New UN leader to meet Bush in Washington
Jan 12, 2007 (UNITED NATIONS) — U.N. leader Ban Ki-moon confers with U.S. President George W. Bush in Washington this Tuesday in his first travel since becoming secretary-general this month, the United Nations said on Friday.
Ban, who assumed the top U.N. leadership post on Jan. 1, succeeding Kofi Annan of Ghana, also plans talks with U.S. lawmakers during his visit, U.N. chief spokeswoman Michele Montas told reporters.
Ban told a news conference on Thursday that Bush had invited him to the U.S. capital next week as head of the government hosting U.N. headquarters.
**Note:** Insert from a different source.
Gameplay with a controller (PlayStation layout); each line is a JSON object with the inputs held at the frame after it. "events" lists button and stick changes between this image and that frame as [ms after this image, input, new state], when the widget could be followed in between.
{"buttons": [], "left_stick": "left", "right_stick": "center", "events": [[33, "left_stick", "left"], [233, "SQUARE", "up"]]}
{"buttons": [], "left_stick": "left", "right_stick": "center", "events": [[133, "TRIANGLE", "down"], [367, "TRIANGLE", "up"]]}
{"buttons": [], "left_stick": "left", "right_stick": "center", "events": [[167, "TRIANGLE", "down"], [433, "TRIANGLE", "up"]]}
But Ban did not name a day.
Asked whether he might be seen as favoring Washington in his policy positions, Ban told reporters his job required him to serve “the interests of the United Nations” rather than any one nation.
Ban’s second official trip will take him to Africa near the end of the month, including a Jan. 29-30 African Union summit in the Ethiopian capital Addis Ababa.
At the summit, he planned to focus on stability in Somalia after a war between the shaky interim government and Islamists, and reinforcing an AU peacekeeping mission in Sudan’s troubled Darfur region, devastated by a four-year conflict.
While in Africa, he would also visit the Democratic Republic of Congo, home to the world body’s biggest peacekeeping mission, and U.N. offices in Nairobi, he said.
Before heading to Africa, he planned to attend a Jan. 25 conference in Paris on rebuilding Lebanon after last year’s 34-day war between Israel and Hezbollah, he said.